Exercise description
Extract exactly and only the lines of the data below, starting at the line with "photomicrograph displays no" and stopping after the final line.

Dataset
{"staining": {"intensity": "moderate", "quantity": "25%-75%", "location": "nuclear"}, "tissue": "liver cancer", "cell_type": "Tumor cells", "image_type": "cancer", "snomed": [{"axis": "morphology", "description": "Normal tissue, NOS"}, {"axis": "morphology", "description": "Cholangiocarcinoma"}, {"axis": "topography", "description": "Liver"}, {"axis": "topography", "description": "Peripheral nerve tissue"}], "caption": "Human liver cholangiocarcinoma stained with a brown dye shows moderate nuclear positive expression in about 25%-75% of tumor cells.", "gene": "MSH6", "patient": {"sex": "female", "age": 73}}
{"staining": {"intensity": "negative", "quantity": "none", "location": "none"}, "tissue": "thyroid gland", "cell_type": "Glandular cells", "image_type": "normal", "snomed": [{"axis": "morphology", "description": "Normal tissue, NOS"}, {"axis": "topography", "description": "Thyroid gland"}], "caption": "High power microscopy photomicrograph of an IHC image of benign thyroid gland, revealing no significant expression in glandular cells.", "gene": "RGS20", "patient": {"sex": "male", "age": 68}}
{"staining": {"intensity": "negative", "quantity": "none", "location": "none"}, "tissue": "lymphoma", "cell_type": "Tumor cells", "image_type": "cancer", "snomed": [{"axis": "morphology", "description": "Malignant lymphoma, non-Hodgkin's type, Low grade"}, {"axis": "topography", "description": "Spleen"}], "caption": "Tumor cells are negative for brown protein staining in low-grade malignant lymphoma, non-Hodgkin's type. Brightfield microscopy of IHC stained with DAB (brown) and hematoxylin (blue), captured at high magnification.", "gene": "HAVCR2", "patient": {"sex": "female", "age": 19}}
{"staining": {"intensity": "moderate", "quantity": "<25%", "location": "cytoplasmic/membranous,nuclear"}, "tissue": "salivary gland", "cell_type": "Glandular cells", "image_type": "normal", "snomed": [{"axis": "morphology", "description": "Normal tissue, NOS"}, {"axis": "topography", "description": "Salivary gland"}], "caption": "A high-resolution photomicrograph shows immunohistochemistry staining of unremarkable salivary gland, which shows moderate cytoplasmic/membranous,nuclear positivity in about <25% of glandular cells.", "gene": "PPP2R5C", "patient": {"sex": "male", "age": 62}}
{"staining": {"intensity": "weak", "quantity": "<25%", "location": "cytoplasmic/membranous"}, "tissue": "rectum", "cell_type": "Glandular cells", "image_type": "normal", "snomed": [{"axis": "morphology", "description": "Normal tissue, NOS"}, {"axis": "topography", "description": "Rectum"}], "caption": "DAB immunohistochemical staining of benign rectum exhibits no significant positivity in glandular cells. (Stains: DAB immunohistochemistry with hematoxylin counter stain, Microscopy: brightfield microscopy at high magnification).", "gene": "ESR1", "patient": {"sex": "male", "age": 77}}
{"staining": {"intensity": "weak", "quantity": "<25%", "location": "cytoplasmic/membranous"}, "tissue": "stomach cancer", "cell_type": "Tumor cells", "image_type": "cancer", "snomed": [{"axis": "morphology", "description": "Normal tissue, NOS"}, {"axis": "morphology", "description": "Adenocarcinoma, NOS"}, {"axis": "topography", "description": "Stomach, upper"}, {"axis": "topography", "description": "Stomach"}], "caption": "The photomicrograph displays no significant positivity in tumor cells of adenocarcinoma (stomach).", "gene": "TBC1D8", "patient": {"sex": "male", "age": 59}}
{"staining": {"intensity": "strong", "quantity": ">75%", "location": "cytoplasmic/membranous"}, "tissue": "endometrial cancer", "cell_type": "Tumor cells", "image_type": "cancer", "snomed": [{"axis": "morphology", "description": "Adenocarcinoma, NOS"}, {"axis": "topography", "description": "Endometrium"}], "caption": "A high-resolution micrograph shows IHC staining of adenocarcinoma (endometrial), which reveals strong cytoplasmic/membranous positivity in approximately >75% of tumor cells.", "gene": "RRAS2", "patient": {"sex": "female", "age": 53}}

Written reply
{"staining": {"intensity": "weak", "quantity": "<25%", "location": "cytoplasmic/membranous"}, "tissue": "stomach cancer", "cell_type": "Tumor cells", "image_type": "cancer", "snomed": [{"axis": "morphology", "description": "Normal tissue, NOS"}, {"axis": "morphology", "description": "Adenocarcinoma, NOS"}, {"axis": "topography", "description": "Stomach, upper"}, {"axis": "topography", "description": "Stomach"}], "caption": "The photomicrograph displays no significant positivity in tumor cells of adenocarcinoma (stomach).", "gene": "TBC1D8", "patient": {"sex": "male", "age": 59}}
{"staining": {"intensity": "strong", "quantity": ">75%", "location": "cytoplasmic/membranous"}, "tissue": "endometrial cancer", "cell_type": "Tumor cells", "image_type": "cancer", "snomed": [{"axis": "morphology", "description": "Adenocarcinoma, NOS"}, {"axis": "topography", "description": "Endometrium"}], "caption": "A high-resolution micrograph shows IHC staining of adenocarcinoma (endometrial), which reveals strong cytoplasmic/membranous positivity in approximately >75% of tumor cells.", "gene": "RRAS2", "patient": {"sex": "female", "age": 53}}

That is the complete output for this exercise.